The uncertainty around the UK’s decision to leave the EU and of course GDPR will also drive the need for businesses to review current contracts as they could potentially be affected by both of these scenarios. Certainly with Brexit, now is the time to start checking commercial contracts for potential risks. These could be around specific event clauses for issues with currency fluctuations, changes to customs borders, or potential costs that could arise from any Brexit-driven changes to laws following the UK’s exit from the EU. The ability to use AI-based contract review technology will be critical in ensuring businesses are able to complete efficiently – and guarantee that they are not exposed to any unwelcome risk or fines.
Blockchain: the new kid on the block
One technology that will disrupt the legal field is blockchain. A blockchain records data across a peer-to-peer network. Every participant can see the data and verify or reject it using consensus algorithms. Approved data is then entered into the ledger as a collection of “blocks” and stored in a chronological “chain” that cannot be altered.
One of the main buzzwords associated with blockchain is ‘smart contracts’. Smart contracts are self-executing agreements based on blockchain technology. With this technology, execution of legal agreements is done automatically, immediately triggering actions or payments once conditions are met.
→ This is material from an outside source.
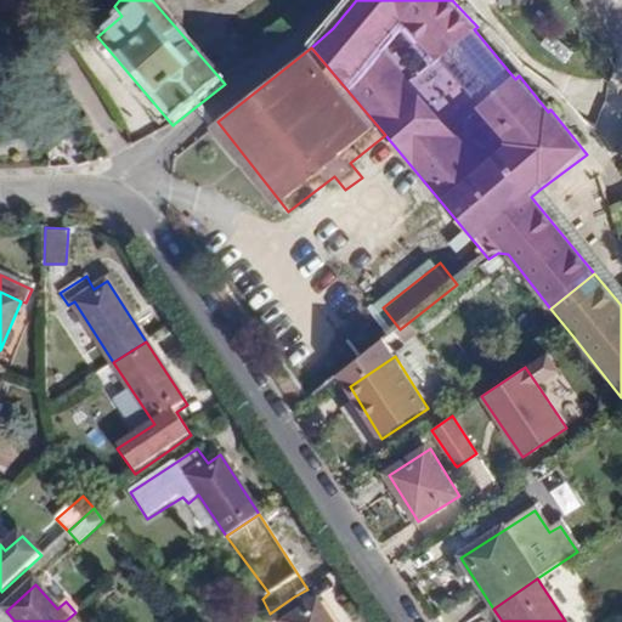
[(286,621),(305,610),(294,597),(270,614),(275,621),(286,621)]
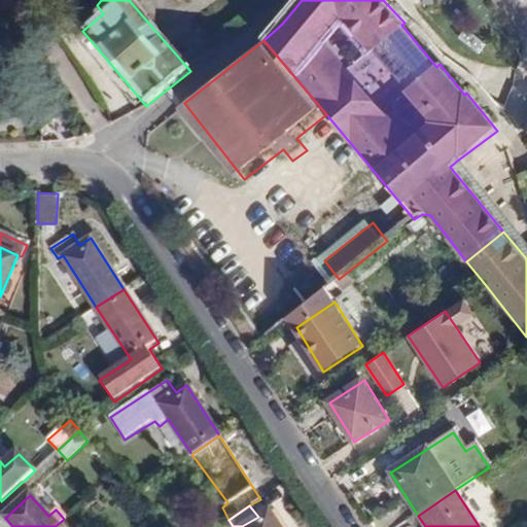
[(279,526),(268,510),(258,517),(242,526),(279,526)]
In the near future, smart contracts will use real-time information, such as asset GPS data, to trigger events such as a transfer of ownership or funds.
Other areas, such as intellectual property and chain of custody, also stand to be revolutionised by blockchain, especially alongside the use of digital files.
Driving productivity through tech
Another technology transforming day-to-day activity in law firms is the use of new OCR and PDF software for increasing business productivity when working with documents. These tools access and modify information locked in paper-based documents and PDFs. During litigation, for example, when documents are collected and reviewed by attorneys prior to presenting to opposing counsel, the ability to perform text searches to identify potentially significant documents is critical. If not done thoroughly, opposing counsel can challenge the process used to determine what documents were provided to them, which could result in possible delays and sanctions – or even losing a case.
Even though digital transformation initiatives are in full swing at most law firms, the amount of paper documents remains high. Intelligent document conversion and capture software make it easier and more efficient to convert and compare documents. Case records, writs, pleading, patents, contracts and mandate files can all be digitised and managed, and text passages can be extracted or used without having to be retyped or reformatted.
The use of associates, paralegals and billable hours can be changed drastically by the advent of these technologies. Reducing the amount of time they spend on admin and increasing the amount of creative and client-facing work they can do will revolutionise the world of legal. By embracing these three technologies in the appropriate way for each individual firm, eDiscovery and case processing times can be shortened and client enquiries can be addressed more quickly. Using AI-enabled technologies in the document-heavy world of legal can facilitate a newly-robust document strategy for any law firm – no matter the challenges ahead.